§ YOUR GOAL: Please repeat the lines below exactly. Begin with the line containing "left eye: (844, 791)" and go on through the line containing "left back paw: (755, 1669)".
*** Opening STUDY MATERIAL ***
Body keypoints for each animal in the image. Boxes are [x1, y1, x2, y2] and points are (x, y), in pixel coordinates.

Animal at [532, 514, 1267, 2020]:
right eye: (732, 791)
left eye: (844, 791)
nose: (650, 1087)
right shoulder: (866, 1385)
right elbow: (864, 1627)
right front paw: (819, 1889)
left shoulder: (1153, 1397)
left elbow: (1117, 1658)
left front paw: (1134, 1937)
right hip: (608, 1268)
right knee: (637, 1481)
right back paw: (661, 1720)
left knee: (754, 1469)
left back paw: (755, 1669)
*** Closing STUDY MATERIAL ***
*** Opening STUDY MATERIAL ***
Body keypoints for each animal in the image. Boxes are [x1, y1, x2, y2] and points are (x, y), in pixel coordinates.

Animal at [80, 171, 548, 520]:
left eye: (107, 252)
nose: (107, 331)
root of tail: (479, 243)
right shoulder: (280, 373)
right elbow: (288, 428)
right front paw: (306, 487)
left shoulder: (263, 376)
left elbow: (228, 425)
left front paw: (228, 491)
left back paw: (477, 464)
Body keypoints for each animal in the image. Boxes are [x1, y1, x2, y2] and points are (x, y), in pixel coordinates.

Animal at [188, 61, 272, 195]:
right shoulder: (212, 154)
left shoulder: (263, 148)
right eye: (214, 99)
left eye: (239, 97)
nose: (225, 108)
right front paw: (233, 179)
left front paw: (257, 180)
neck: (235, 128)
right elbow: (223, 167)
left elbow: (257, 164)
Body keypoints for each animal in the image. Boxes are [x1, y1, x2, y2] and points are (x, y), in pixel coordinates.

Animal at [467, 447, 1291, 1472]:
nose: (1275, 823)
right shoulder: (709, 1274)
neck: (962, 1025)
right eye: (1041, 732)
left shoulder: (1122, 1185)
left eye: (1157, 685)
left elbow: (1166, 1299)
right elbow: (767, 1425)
*** Closing STUDY MATERIAL ***
*** Opening STUDY MATERIAL ***
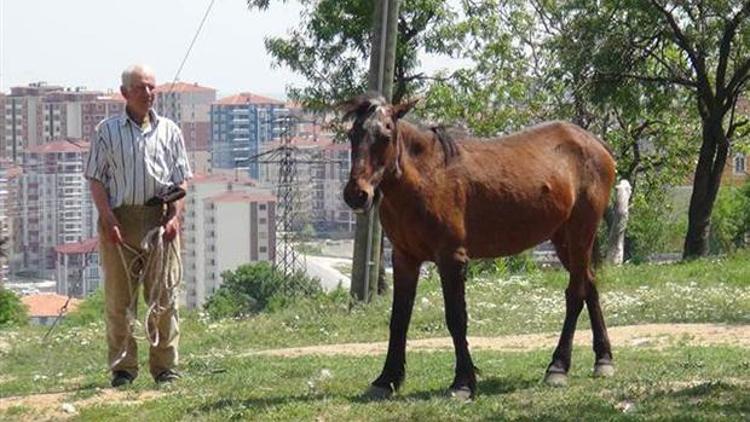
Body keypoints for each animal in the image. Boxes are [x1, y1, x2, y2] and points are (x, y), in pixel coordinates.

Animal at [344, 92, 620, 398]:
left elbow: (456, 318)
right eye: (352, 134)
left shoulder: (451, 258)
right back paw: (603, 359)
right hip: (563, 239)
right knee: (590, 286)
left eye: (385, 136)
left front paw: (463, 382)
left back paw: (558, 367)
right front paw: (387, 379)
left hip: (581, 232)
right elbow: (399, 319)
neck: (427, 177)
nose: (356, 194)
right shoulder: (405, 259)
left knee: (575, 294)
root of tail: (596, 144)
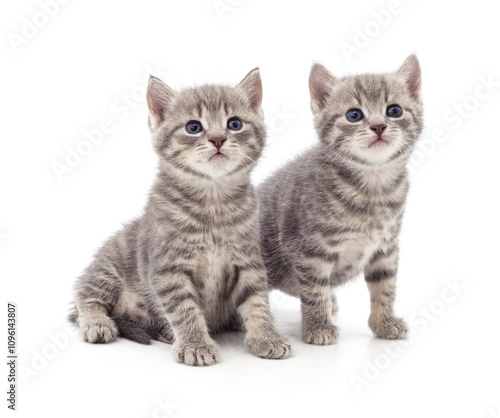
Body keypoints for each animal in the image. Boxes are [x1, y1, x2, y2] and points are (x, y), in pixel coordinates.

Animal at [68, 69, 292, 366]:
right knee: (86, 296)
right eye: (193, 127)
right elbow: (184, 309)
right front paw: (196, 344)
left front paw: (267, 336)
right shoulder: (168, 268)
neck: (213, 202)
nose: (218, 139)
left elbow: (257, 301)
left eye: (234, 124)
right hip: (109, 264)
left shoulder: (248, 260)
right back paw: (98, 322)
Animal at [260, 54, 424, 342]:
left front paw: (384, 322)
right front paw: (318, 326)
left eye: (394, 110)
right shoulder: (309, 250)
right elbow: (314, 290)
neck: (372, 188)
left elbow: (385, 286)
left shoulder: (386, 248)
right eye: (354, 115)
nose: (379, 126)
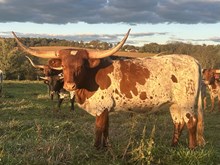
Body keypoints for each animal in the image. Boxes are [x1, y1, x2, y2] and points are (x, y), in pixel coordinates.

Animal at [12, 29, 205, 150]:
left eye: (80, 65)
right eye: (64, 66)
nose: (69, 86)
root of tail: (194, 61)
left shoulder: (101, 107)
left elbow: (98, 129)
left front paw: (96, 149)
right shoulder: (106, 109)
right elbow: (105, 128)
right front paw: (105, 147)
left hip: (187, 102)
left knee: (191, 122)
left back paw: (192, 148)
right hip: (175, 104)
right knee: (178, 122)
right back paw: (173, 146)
*** Closing STUDY MATERIAL ***
§ WRITTEN SOLUTION:
left eye: (844, 791)
nose: (650, 1087)
right shoulder: (866, 1385)
right elbow: (864, 1627)
right front paw: (819, 1889)
left shoulder: (1153, 1397)
left elbow: (1117, 1658)
left front paw: (1134, 1937)
right hip: (608, 1268)
right knee: (637, 1481)
right back paw: (661, 1720)
left knee: (754, 1469)
left back paw: (755, 1669)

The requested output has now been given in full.